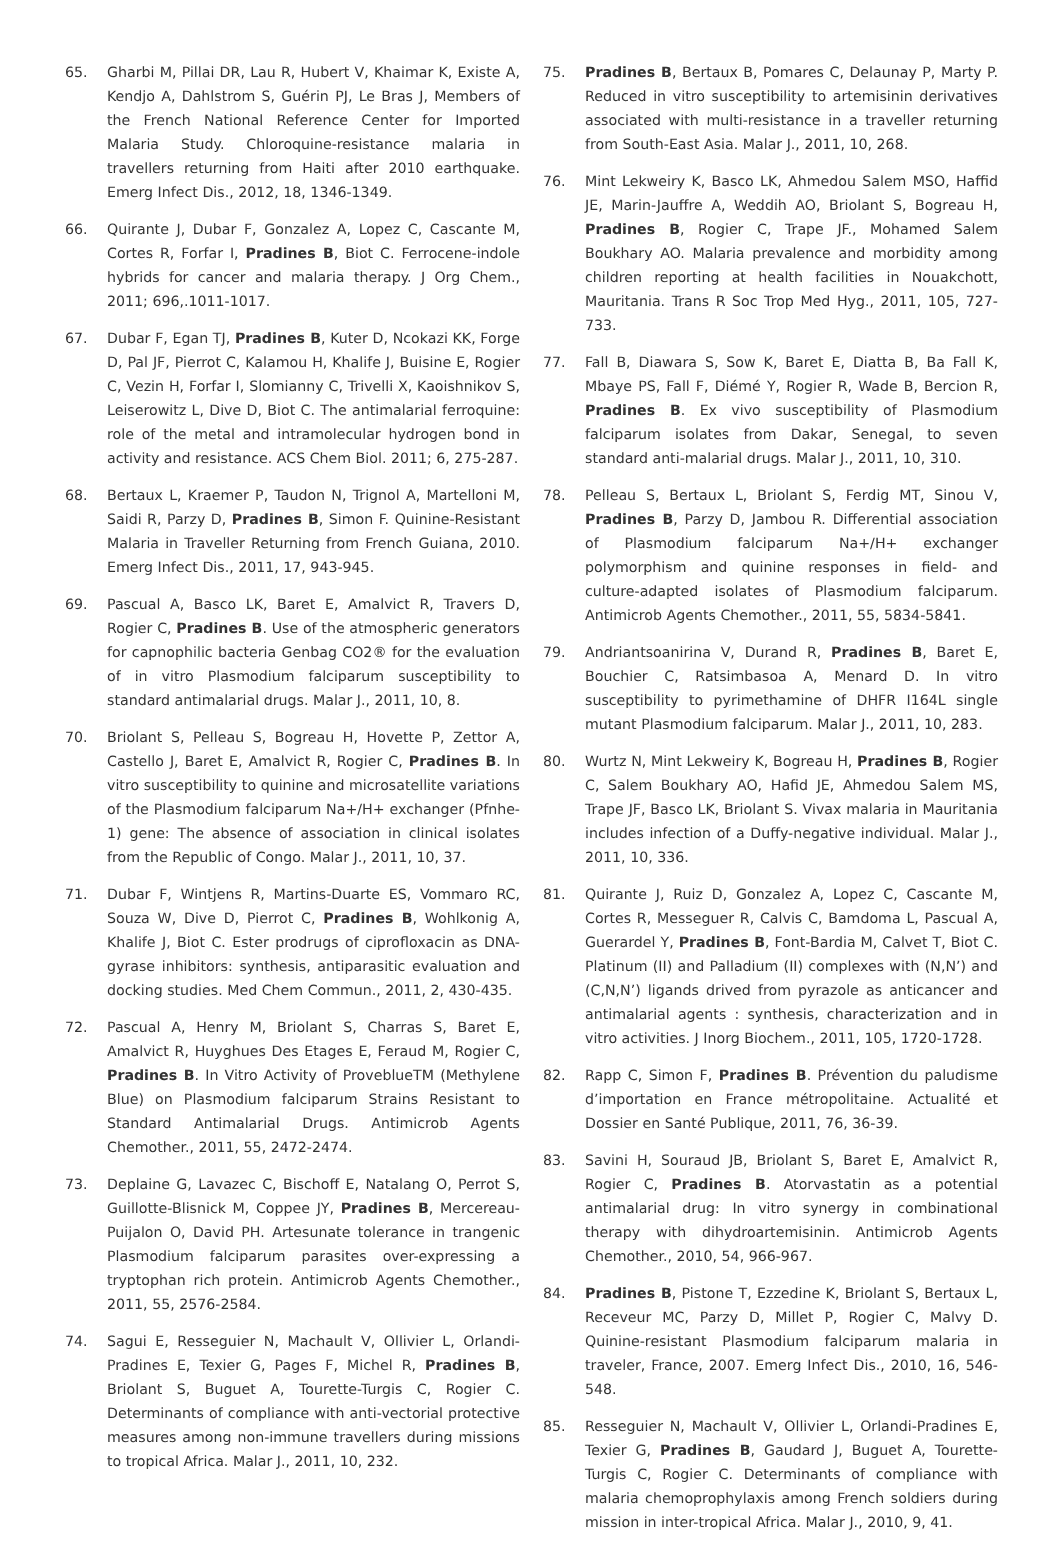65. Gharbi M, Pillai DR, Lau R, Hubert V, Khaimar K, Existe A, Kendjo A, Dahlstrom S, Guérin PJ, Le Bras J, Members of the French National Reference Center for Imported Malaria Study. Chloroquine-resistance malaria in travellers returning from Haiti after 2010 earthquake. Emerg Infect Dis., 2012, 18, 1346-1349.
66. Quirante J, Dubar F, Gonzalez A, Lopez C, Cascante M, Cortes R, Forfar I, Pradines B, Biot C. Ferrocene-indole hybrids for cancer and malaria therapy. J Org Chem., 2011; 696,.1011-1017.
67. Dubar F, Egan TJ, Pradines B, Kuter D, Ncokazi KK, Forge D, Pal JF, Pierrot C, Kalamou H, Khalife J, Buisine E, Rogier C, Vezin H, Forfar I, Slomianny C, Trivelli X, Kaoishnikov S, Leiserowitz L, Dive D, Biot C. The antimalarial ferroquine: role of the metal and intramolecular hydrogen bond in activity and resistance. ACS Chem Biol. 2011; 6, 275-287.
68. Bertaux L, Kraemer P, Taudon N, Trignol A, Martelloni M, Saidi R, Parzy D, Pradines B, Simon F. Quinine-Resistant Malaria in Traveller Returning from French Guiana, 2010. Emerg Infect Dis., 2011, 17, 943-945.
69. Pascual A, Basco LK, Baret E, Amalvict R, Travers D, Rogier C, Pradines B. Use of the atmospheric generators for capnophilic bacteria Genbag CO2® for the evaluation of in vitro Plasmodium falciparum susceptibility to standard antimalarial drugs. Malar J., 2011, 10, 8.
70. Briolant S, Pelleau S, Bogreau H, Hovette P, Zettor A, Castello J, Baret E, Amalvict R, Rogier C, Pradines B. In vitro susceptibility to quinine and microsatellite variations of the Plasmodium falciparum Na+/H+ exchanger (Pfnhe-1) gene: The absence of association in clinical isolates from the Republic of Congo. Malar J., 2011, 10, 37.
71. Dubar F, Wintjens R, Martins-Duarte ES, Vommaro RC, Souza W, Dive D, Pierrot C, Pradines B, Wohlkonig A, Khalife J, Biot C. Ester prodrugs of ciprofloxacin as DNA-gyrase inhibitors: synthesis, antiparasitic evaluation and docking studies. Med Chem Commun., 2011, 2, 430-435.
72. Pascual A, Henry M, Briolant S, Charras S, Baret E, Amalvict R, Huyghues Des Etages E, Feraud M, Rogier C, Pradines B. In Vitro Activity of ProveblueTM (Methylene Blue) on Plasmodium falciparum Strains Resistant to Standard Antimalarial Drugs. Antimicrob Agents Chemother., 2011, 55, 2472-2474.
73. Deplaine G, Lavazec C, Bischoff E, Natalang O, Perrot S, Guillotte-Blisnick M, Coppee JY, Pradines B, Mercereau-Puijalon O, David PH. Artesunate tolerance in trangenic Plasmodium falciparum parasites over-expressing a tryptophan rich protein. Antimicrob Agents Chemother., 2011, 55, 2576-2584.
74. Sagui E, Resseguier N, Machault V, Ollivier L, Orlandi-Pradines E, Texier G, Pages F, Michel R, Pradines B, Briolant S, Buguet A, Tourette-Turgis C, Rogier C. Determinants of compliance with anti-vectorial protective measures among non-immune travellers during missions to tropical Africa. Malar J., 2011, 10, 232.
75. Pradines B, Bertaux B, Pomares C, Delaunay P, Marty P. Reduced in vitro susceptibility to artemisinin derivatives associated with multi-resistance in a traveller returning from South-East Asia. Malar J., 2011, 10, 268.
76. Mint Lekweiry K, Basco LK, Ahmedou Salem MSO, Haffid JE, Marin-Jauffre A, Weddih AO, Briolant S, Bogreau H, Pradines B, Rogier C, Trape JF., Mohamed Salem Boukhary AO. Malaria prevalence and morbidity among children reporting at health facilities in Nouakchott, Mauritania. Trans R Soc Trop Med Hyg., 2011, 105, 727-733.
77. Fall B, Diawara S, Sow K, Baret E, Diatta B, Ba Fall K, Mbaye PS, Fall F, Diémé Y, Rogier R, Wade B, Bercion R, Pradines B. Ex vivo susceptibility of Plasmodium falciparum isolates from Dakar, Senegal, to seven standard anti-malarial drugs. Malar J., 2011, 10, 310.
78. Pelleau S, Bertaux L, Briolant S, Ferdig MT, Sinou V, Pradines B, Parzy D, Jambou R. Differential association of Plasmodium falciparum Na+/H+ exchanger polymorphism and quinine responses in field- and culture-adapted isolates of Plasmodium falciparum. Antimicrob Agents Chemother., 2011, 55, 5834-5841.
79. Andriantsoanirina V, Durand R, Pradines B, Baret E, Bouchier C, Ratsimbasoa A, Menard D. In vitro susceptibility to pyrimethamine of DHFR I164L single mutant Plasmodium falciparum. Malar J., 2011, 10, 283.
80. Wurtz N, Mint Lekweiry K, Bogreau H, Pradines B, Rogier C, Salem Boukhary AO, Hafid JE, Ahmedou Salem MS, Trape JF, Basco LK, Briolant S. Vivax malaria in Mauritania includes infection of a Duffy-negative individual. Malar J., 2011, 10, 336.
81. Quirante J, Ruiz D, Gonzalez A, Lopez C, Cascante M, Cortes R, Messeguer R, Calvis C, Bamdoma L, Pascual A, Guerardel Y, Pradines B, Font-Bardia M, Calvet T, Biot C. Platinum (II) and Palladium (II) complexes with (N,N’) and (C,N,N’) ligands drived from pyrazole as anticancer and antimalarial agents : synthesis, characterization and in vitro activities. J Inorg Biochem., 2011, 105, 1720-1728.
82. Rapp C, Simon F, Pradines B. Prévention du paludisme d’importation en France métropolitaine. Actualité et Dossier en Santé Publique, 2011, 76, 36-39.
83. Savini H, Souraud JB, Briolant S, Baret E, Amalvict R, Rogier C, Pradines B. Atorvastatin as a potential antimalarial drug: In vitro synergy in combinational therapy with dihydroartemisinin. Antimicrob Agents Chemother., 2010, 54, 966-967.
84. Pradines B, Pistone T, Ezzedine K, Briolant S, Bertaux L, Receveur MC, Parzy D, Millet P, Rogier C, Malvy D. Quinine-resistant Plasmodium falciparum malaria in traveler, France, 2007. Emerg Infect Dis., 2010, 16, 546-548.
85. Resseguier N, Machault V, Ollivier L, Orlandi-Pradines E, Texier G, Pradines B, Gaudard J, Buguet A, Tourette-Turgis C, Rogier C. Determinants of compliance with malaria chemoprophylaxis among French soldiers during mission in inter-tropical Africa. Malar J., 2010, 9, 41.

========================

▸ **WHAT IS NEEDED**
Look through the records for the string "therapy". Copy every line that has it.

▸ **WRITTEN ANSWER**
66. Quirante J, Dubar F, Gonzalez A, Lopez C, Cascante M, Cortes R, Forfar I, Pradines B, Biot C. Ferrocene-indole hybrids for cancer and malaria therapy. J Org Chem., 2011; 696,.1011-1017.
83. Savini H, Souraud JB, Briolant S, Baret E, Amalvict R, Rogier C, Pradines B. Atorvastatin as a potential antimalarial drug: In vitro synergy in combinational therapy with dihydroartemisinin. Antimicrob Agents Chemother., 2010, 54, 966-967.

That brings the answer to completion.